Despite these claims, Priest urged more transparency regarding the software in the U.S. One solution, according to Priest, is holding law enforcement agencies accountable through the judicial system, similar to the procedure in Europe.
Offensive cyber, such as Pegasus, is not a new revelation in the political world. Sophisticated, state sponsored disinformation campaigns have been a staple of countries such as Russia, dating back to the mid-2000s, Priest said. Russia treats these cyber campaigns as essential pieces of its defense budget, she said. For example, the Russia-based Internet Research Agency used Facebook ads to target Maryland more than any other state before, during and even after the 2016 U.S. presidential election, according to the Washington Post.
“We also have to educate citizens and just people in general on how to identify truthful sources versus misinformation,” journalism college Dean Lucy Dalglish said.
Dalglish said while the U.S. is still far from authoritarianism, she is concerned the country is becoming less tolerant.
“We are sometimes our own worst enemy,” she said. “We’re starting to lose our ability to actively engage and discuss issues with people whose backgrounds and thoughts might be different from our own, and I think social media has played a big part of that.”
Sarah Oates, a professor in the journalism college, referred to social media as a “double-edged sword.”
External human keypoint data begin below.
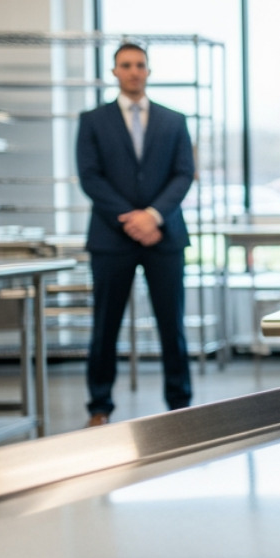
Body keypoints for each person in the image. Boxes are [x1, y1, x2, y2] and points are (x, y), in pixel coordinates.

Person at [76, 42, 195, 425]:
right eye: (125, 65)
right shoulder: (93, 121)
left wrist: (154, 216)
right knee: (105, 326)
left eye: (140, 65)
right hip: (112, 238)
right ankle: (99, 406)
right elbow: (90, 176)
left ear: (148, 71)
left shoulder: (174, 121)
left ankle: (180, 405)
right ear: (114, 72)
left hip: (164, 237)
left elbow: (183, 174)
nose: (133, 71)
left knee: (171, 325)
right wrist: (132, 218)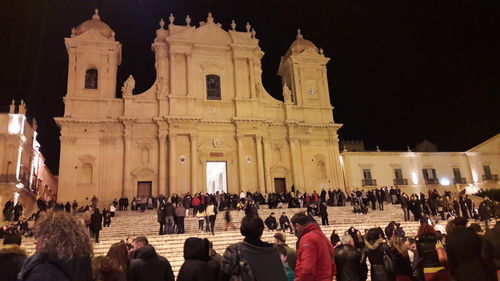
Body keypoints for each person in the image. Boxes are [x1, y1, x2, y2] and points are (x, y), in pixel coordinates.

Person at [18, 210, 93, 281]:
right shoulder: (83, 267)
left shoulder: (43, 274)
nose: (35, 241)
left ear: (53, 238)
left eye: (39, 236)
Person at [219, 215, 287, 281]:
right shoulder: (274, 251)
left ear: (242, 230)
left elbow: (223, 277)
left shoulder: (233, 250)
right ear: (261, 230)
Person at [291, 212, 336, 281]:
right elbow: (333, 260)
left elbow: (306, 269)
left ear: (297, 226)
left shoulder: (307, 239)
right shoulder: (321, 235)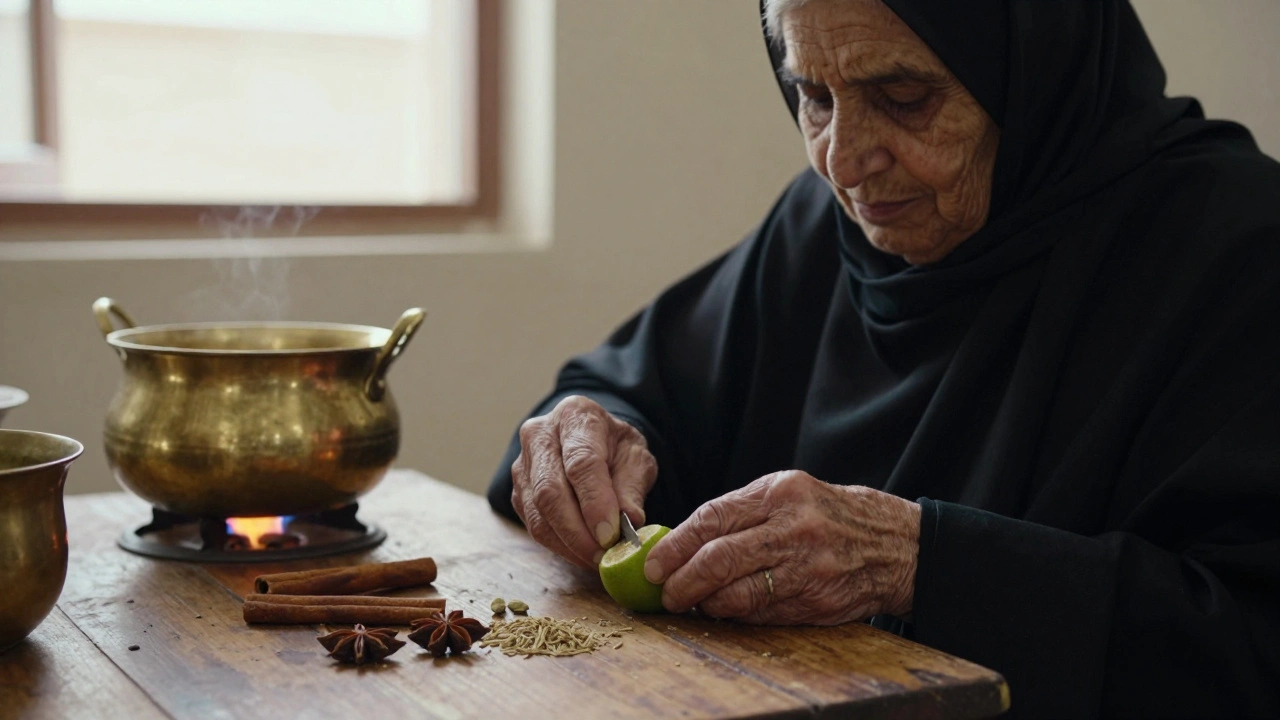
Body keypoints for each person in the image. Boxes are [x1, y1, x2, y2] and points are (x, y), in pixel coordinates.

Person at [488, 0, 1280, 716]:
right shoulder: (828, 230)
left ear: (1032, 74)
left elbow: (1249, 644)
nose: (841, 159)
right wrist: (589, 439)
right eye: (815, 97)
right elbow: (632, 393)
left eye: (905, 99)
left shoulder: (1239, 252)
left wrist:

While acknowledging the ability of social media to give citizens of authoritarian regimes a voice, she warned of authoritarian regimes’ unprecedented ability to monitor these voices by applying algorithms and surveillance, such as Pegasus.
“Hybrid war is now the standard way that countries wage war,” Oates said. “Part of that is, of course – traditional warfare: munitions, tanks, soldiers – but a big part of it is winning the hearts and minds of not only your domestic population … but of the people you’re invading.”
Priest warns this risk is not confined to Pegasus and calls upon future cybersecurity professionals to protect democratic institutions across the world.
“There are lots of other companies that are trying to do or are doing similar things [to Pegasus], and I think it’d be really cool if we could get our cybersecurity people to start training on forensics for phones so that they can help detect when the wrong people are being surveilled,” she said.